The woman drew in a deep breath, her lips tattooed a deep black, like the void from which the Goddess was born. Then she spoke, her withered eyes never leaving Lyria’s face.
"I see his shadow, dark and deep, the power to make Kings weep. You think, as Queen, the danger passed. You'll save us all or be the last.”
Lyria felt her brow furrow in confusion and awe. “A prophecy?” she whispered. The woman nodded. Then, she stepped forward until she was close enough to touch Lyria. Extending one hand, she placed it on Lyria’s stomach.

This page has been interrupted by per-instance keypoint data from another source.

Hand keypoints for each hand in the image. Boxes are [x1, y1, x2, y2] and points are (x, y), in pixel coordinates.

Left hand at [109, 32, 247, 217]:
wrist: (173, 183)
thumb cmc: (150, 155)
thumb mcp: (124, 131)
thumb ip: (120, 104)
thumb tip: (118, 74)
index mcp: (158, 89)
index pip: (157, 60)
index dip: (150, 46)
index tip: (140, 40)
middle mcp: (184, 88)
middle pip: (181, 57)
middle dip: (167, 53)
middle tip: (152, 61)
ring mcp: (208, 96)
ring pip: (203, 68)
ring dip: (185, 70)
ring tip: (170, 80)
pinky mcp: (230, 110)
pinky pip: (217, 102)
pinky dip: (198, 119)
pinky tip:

“Protect the child,” the woman said. Before Lyria could react, the woman had turned, and she was rushing off toward the end of the alley.
A second of shock faded and Lyria rushed after the woman, but by the time Lyria reached the main street, Aertis and the guards just behind her, the woman had melted away into the crowd.
Lyria spun around, looking for the woman. She was gone. One hand still cradling the place on her stomach where the Mystic Major had caressed, Lyria felt faint. She put out a hand and grasped at Aertis just as the world spun around her, her eyes closed, and she faded into a gentle nothingness.